Calculating Work of Force Field F on Curve C

[user3]

Find the work done by the Force Field F to make a displacement on the curve C.

F= <-y^2 , x>

C: semicircle x^2 + y^2 = 1 , y<=0 , from (-1,0) to (1,0)since y<=0 , then it's the semi circle under the x-axis. and according to the solution I have:

Work=integral[sin t - sin t cos^2 t +(1+cos 2t)/2] dt form t= -pi to t=0

Now I understand everything going on except the limits. why from -pi to 0? why not from pi to 2pi?

And it may not make a difference here, but if the integral had a constant inside it would.

 

[tiny-tim]

hi user3! welcome to pf!

Now I understand everything going on except the limits. why from -pi to 0? why not from pi to 2pi?

either will do

And it may not make a difference here, but if the integral had a constant inside it would.

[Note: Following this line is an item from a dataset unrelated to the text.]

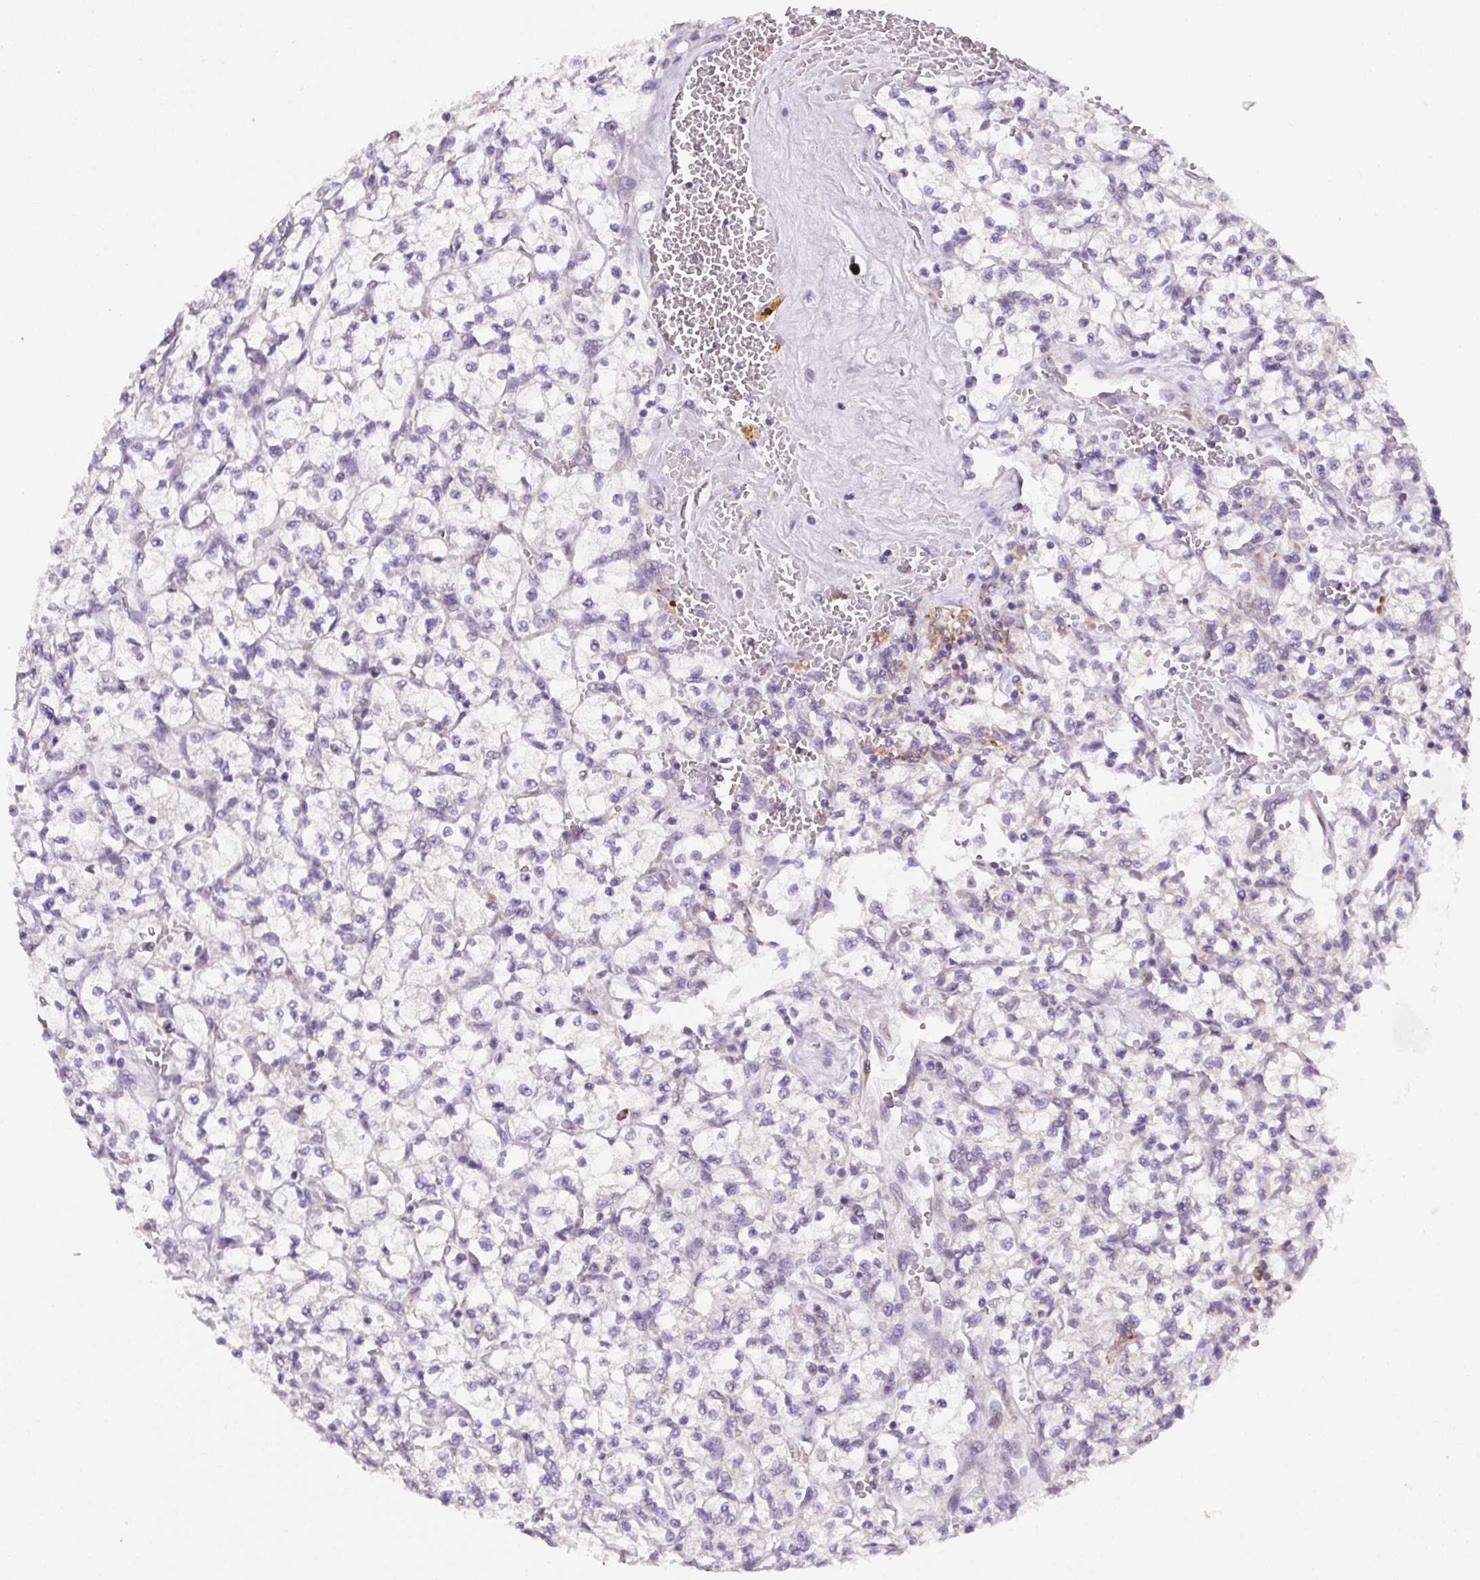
{"staining": {"intensity": "negative", "quantity": "none", "location": "none"}, "tissue": "renal cancer", "cell_type": "Tumor cells", "image_type": "cancer", "snomed": [{"axis": "morphology", "description": "Adenocarcinoma, NOS"}, {"axis": "topography", "description": "Kidney"}], "caption": "This is a micrograph of immunohistochemistry (IHC) staining of renal cancer (adenocarcinoma), which shows no expression in tumor cells. The staining was performed using DAB to visualize the protein expression in brown, while the nuclei were stained in blue with hematoxylin (Magnification: 20x).", "gene": "DDOST", "patient": {"sex": "female", "age": 64}}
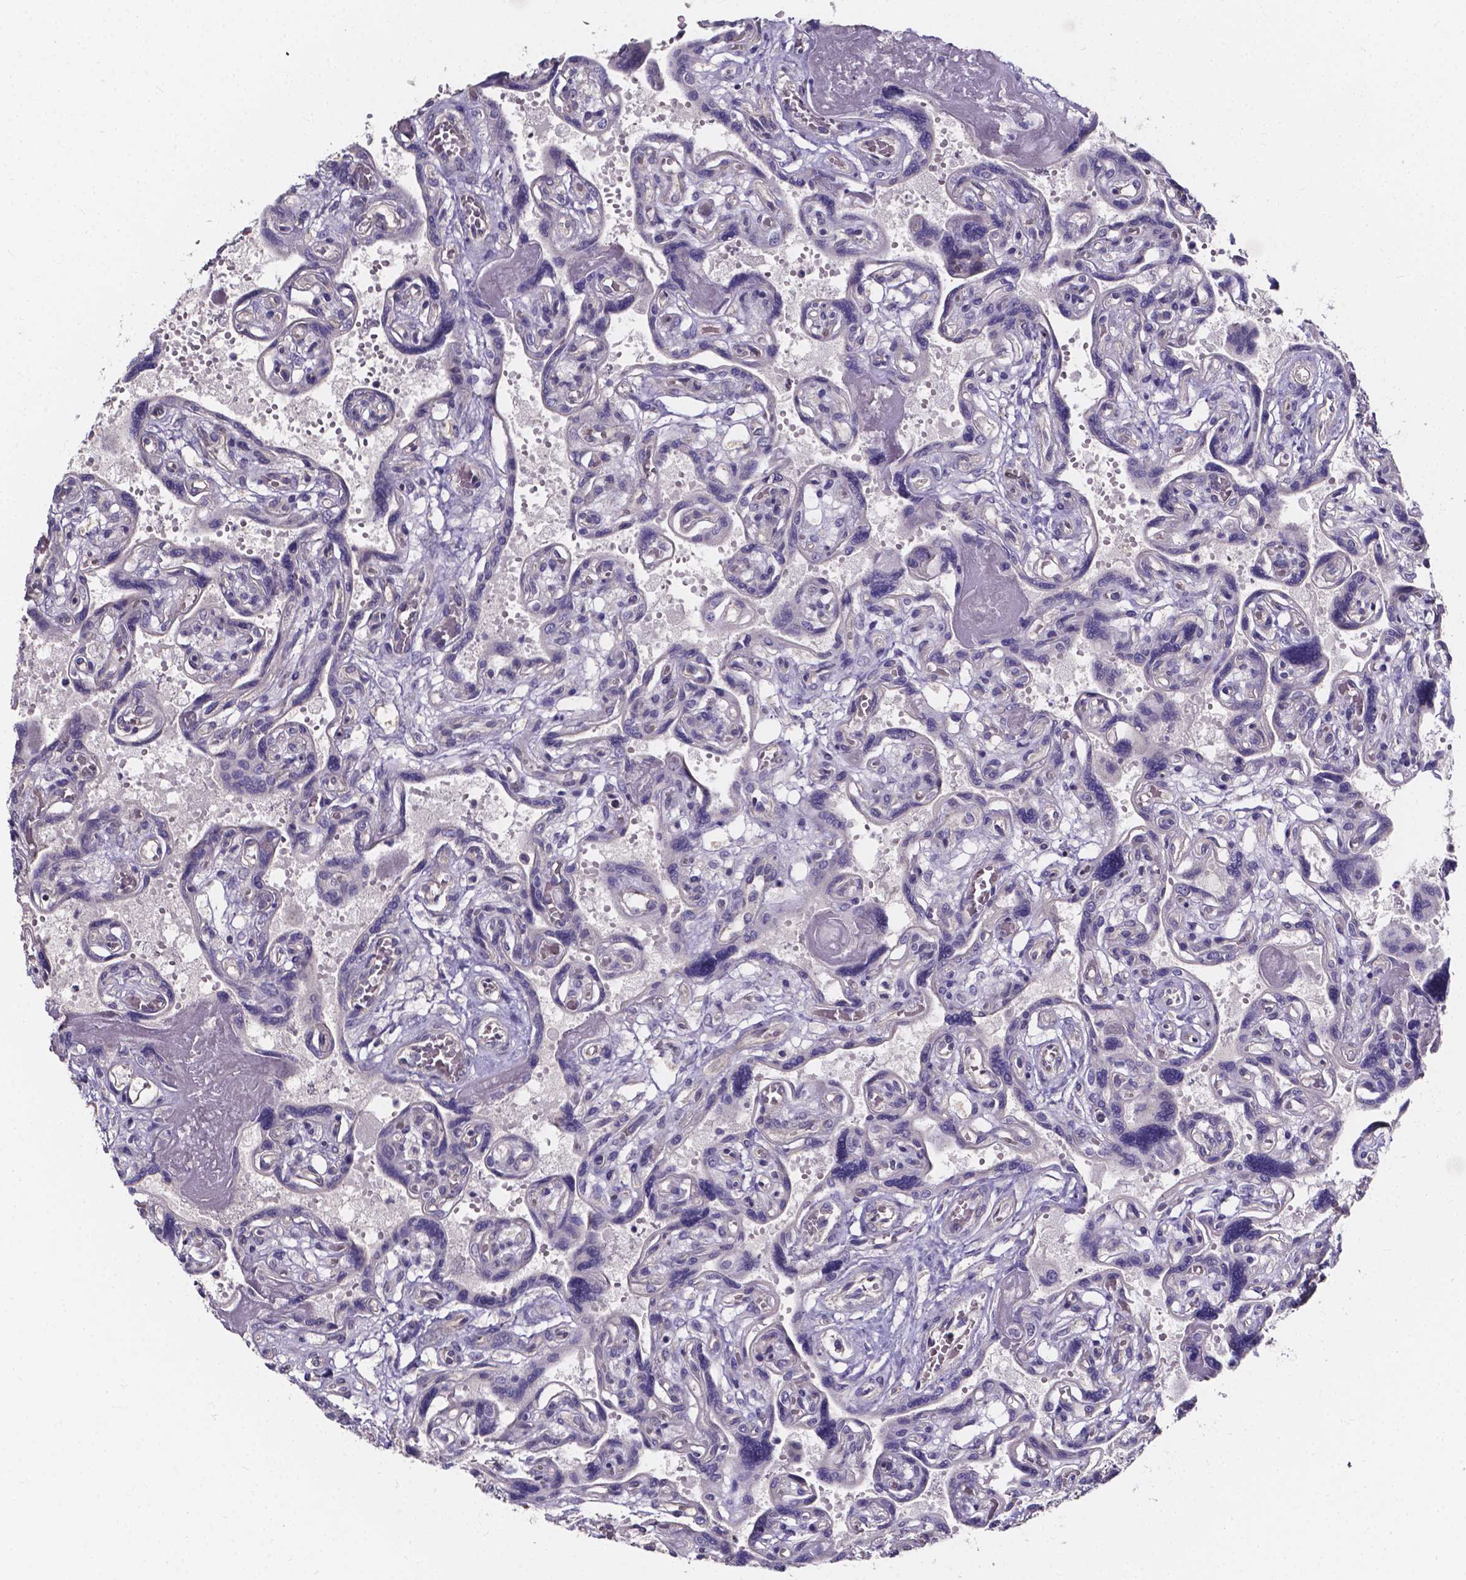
{"staining": {"intensity": "negative", "quantity": "none", "location": "none"}, "tissue": "placenta", "cell_type": "Decidual cells", "image_type": "normal", "snomed": [{"axis": "morphology", "description": "Normal tissue, NOS"}, {"axis": "topography", "description": "Placenta"}], "caption": "High power microscopy micrograph of an immunohistochemistry image of normal placenta, revealing no significant staining in decidual cells. (Stains: DAB (3,3'-diaminobenzidine) immunohistochemistry (IHC) with hematoxylin counter stain, Microscopy: brightfield microscopy at high magnification).", "gene": "THEMIS", "patient": {"sex": "female", "age": 32}}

no, if the field is a function of x and y, the integrand would always be the same whenever you add 2π to the angle

 

[user3]

Ok...let's say you have the following double integral: integral[integral(x^2 + y)] in region D, where D is the semicircle below the x axis.

If one decides to use polar coordinates: x=rcos(theta) and y=rsin(theta)

the integral becomes integral[ integral(r^3 cos^2 (theta) + r^2 sin(theta)) dr) d(theta)] , what are the proper limits of the integral?

please note that if you rewrite the cos^2(theta) term using the half angle rule, you would have a free (theta) term in the outer integral, in which case the choice of limits would make a difference.

Thank you :)

 

[tiny-tim]

hi user3!

please note that if you rewrite the cos^2(theta) term using the half angle rule, you would have a free (theta) term in the outer integral, in which case the choice of limits would make a difference.

you mean, 1/2 + 1/2cos2θ ?

yes, the 1/2 makes a difference then, but so does the 1/2cos2θ (because it's 2θ not θ) …

and they should cancel out! ​

 

[user3]

Thank you! I was pretty confused.